Всезнающий молчал в его голове, хотя обычно в такие минуты он говорил с ним: бархатный голос звучал эхом, как в глубоком ущелье, заставляя подчиняться, исполнять приказы и вещать проповеди для окружающих. А вот два других голоса, которые постоянно спорили и вынуждали поступать скверно, в унисон прошипели: покажи ей. Мужчина, прикрыв глаза, обхватил подбородок своей любовницы другой рукой, покрытой струпьями от нескончаемых расчёсов, и резко, со всей силой, повернул влево, как будто хотел, чтобы женщина посмотрела на него.

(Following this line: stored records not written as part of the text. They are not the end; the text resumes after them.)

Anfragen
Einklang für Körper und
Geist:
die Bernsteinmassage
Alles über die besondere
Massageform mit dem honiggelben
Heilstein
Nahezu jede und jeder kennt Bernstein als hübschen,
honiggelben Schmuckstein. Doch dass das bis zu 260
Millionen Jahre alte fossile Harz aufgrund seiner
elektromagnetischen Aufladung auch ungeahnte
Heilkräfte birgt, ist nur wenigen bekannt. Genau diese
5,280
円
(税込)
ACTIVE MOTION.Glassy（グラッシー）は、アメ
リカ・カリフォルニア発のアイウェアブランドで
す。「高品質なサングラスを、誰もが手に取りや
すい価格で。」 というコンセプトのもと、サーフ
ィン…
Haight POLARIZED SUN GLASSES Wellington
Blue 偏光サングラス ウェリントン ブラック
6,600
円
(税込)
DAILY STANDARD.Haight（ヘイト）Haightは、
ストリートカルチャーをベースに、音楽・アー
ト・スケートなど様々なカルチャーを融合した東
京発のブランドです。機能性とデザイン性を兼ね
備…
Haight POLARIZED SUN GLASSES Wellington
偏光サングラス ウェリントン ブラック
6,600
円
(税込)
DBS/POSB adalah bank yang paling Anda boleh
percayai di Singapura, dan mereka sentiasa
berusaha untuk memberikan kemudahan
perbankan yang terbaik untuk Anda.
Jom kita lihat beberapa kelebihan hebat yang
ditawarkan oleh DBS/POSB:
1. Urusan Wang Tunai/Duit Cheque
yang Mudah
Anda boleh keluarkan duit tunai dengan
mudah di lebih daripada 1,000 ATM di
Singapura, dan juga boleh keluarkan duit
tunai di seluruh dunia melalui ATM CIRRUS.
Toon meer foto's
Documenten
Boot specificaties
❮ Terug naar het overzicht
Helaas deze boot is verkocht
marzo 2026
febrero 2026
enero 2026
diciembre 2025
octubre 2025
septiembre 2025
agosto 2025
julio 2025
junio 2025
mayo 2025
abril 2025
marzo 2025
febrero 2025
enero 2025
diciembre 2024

Движение было инстинктивным, заученным. В юности ему не раз приходилось таким образом обходиться с неосторожными ягнятами, которые иногда калечились при длительных переходах с одного высокогорного пастбища на другое. Бедные животные бились в муках, случайно сорвавшись с невысокого уступа, и Дауду приходилось прекращать их мучения бескровным и гуманным способом. Тише, – шептали губы, а огрубевшие за лето пальцы меж тем зарывались в мягкую, шелковистую шерсть, ощупывали хрупкие косточки позвонков. Кроткий ягнёнок замирал в руках, лишь под тонкими рёбрами трепетало маленькое сердце. Невысокий, худощавый мальчик, с едва пробивающимся чёрным пушком над верхней губой, с тревогой вслушивался в блеяние, окружавших его со всех сторон, овец, боясь, что сейчас заскрипят мелкие камни под тяжёлой поступью старшего брата Фаруха и тот достанет свой большой мясницкий нож. Вездесущая серая пыль стояла облаком над стадом, белой пудрой оседала на густых чёрных ресницах, въедалась в длинную тёмно-синюю рубаху. Мальчик, спешно положив ягнёнка к себе на колени, наваливался на него туловищем, и давил изо всех сил ладонями на тонкую шею.